With doctors in Cameroon paid roughly $300 (£235) a month, It also supports underpaid health professionals and funds new facilities.
“This wouldn’t be possible without blockchain because what it enables us to do is create an eco-system in which data isn’t centralised,” says Toby, who plans to launch a Kinect cryptocurrency by the end of the year.
“A patient goes into a clinic and a patient record is created. They’re then paid in the form of crypto tokens that work on payment cards and can be converted to a normal currency, just for turning up, if they’re happy for their data to be used.
“The doctors and nurses are able to use the records to deliver the best healthcare results, and the donors can see all this in an aggregated level real-time so they know the outcomes their money is achieving.
“We deliver this all at no cost to the health professionals, facilities and governments because it’s enabled by utilising information that’s available in a way that ensures complete privacy.”
Future for Kinect Hub
Kinect has grown quickly over the past three years, with 18 staff spread across offices in London, Sydney, New York and Geneva.
It shows no sign of slowing down, either.

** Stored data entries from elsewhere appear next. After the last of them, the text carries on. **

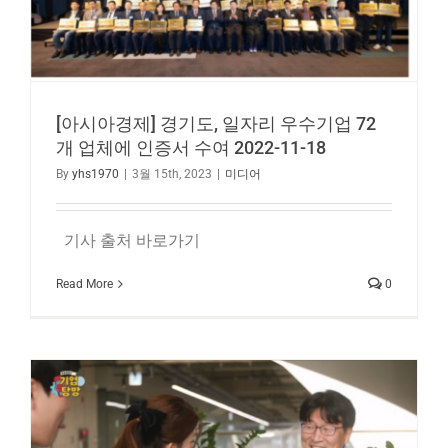
[아시아경제] 경기도, 일자리 우수기업 72
개 업체에 인증서 수여 2022-11-18
By
yhs1970
|
3월 15th, 2023
|
미디어
기사 출처 바로가기
Read More
0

Within the next two years, there are ambitions to get five million people into the system, and then follow this up by adding another five million people every year.
“It’s got enormous potential,” says Toby. “The issues are immense and there’s been billions of dollars per annum going into Africa to address these issues for a couple of decades, but with minimal results.
“Addressing these problems has been a major issue. But Kinect Hub takes a holistic approach and, enabled by new technology, can genuinely eliminate many of these issues by design.
“By incentivising people to do the right thing and address their poverty, we can make sure people get treated better.
“We can expand very quickly. Even if we address 2% of the population of Africa, it has a profound impact.”